Oleh karena itu, kita pun mulai menyadari betapa menjelang wafatnya, Beliau SAW sangat menekankan agar manusia jangan meninggalkan AlQur'an dan Sunnah.., dan Beliau SAW menangisi bagaimana nasib manusia nanti dengan kalimat : ummatii.., ummatii.., ummatii..(umatku...).. Bisakah kita membayangkan, betapa begitu sayangnya MUHAMMAD SAW kepada ras manusia...???

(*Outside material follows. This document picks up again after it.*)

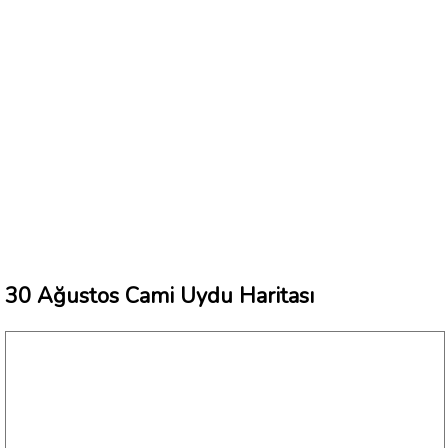
30 Ağustos Cami Uydu Haritası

Maka Allah SWT memerintahkan Muhammad SAW untuk terus naik ke langit tertinggi, untuk menghadap kepada-NYa. Sementara Malaikat Jibril AS yang memiliki kecepatan cahaya sudah tidak sanggup mengikutinya. Singkat peristiwa, Nabi SAW menerima perintah sholat lima waktu sebagai karunia tak terhingga dari Maha Pencipta sehingga wajib dikerjakan umatnya sepanjang hidupnya. Sekali lagi, kewajiban untuk mengerjakan sholat lima waktu bukanlah merupakan beban, melainkan lebih sebagai karunia yang diberikan Allah SWT kepada hamba-hamba yang disayangi-Nya, agar menjadi saksi dan bukti nyata antara keberadaan Tuhan dengan semua ciptaan-Nya, antara realitas-empiris dengan spiritualitas-absolut, antara Akhirat dengan Dunia yang sedang dihuninya sekarang ini QS.22:78.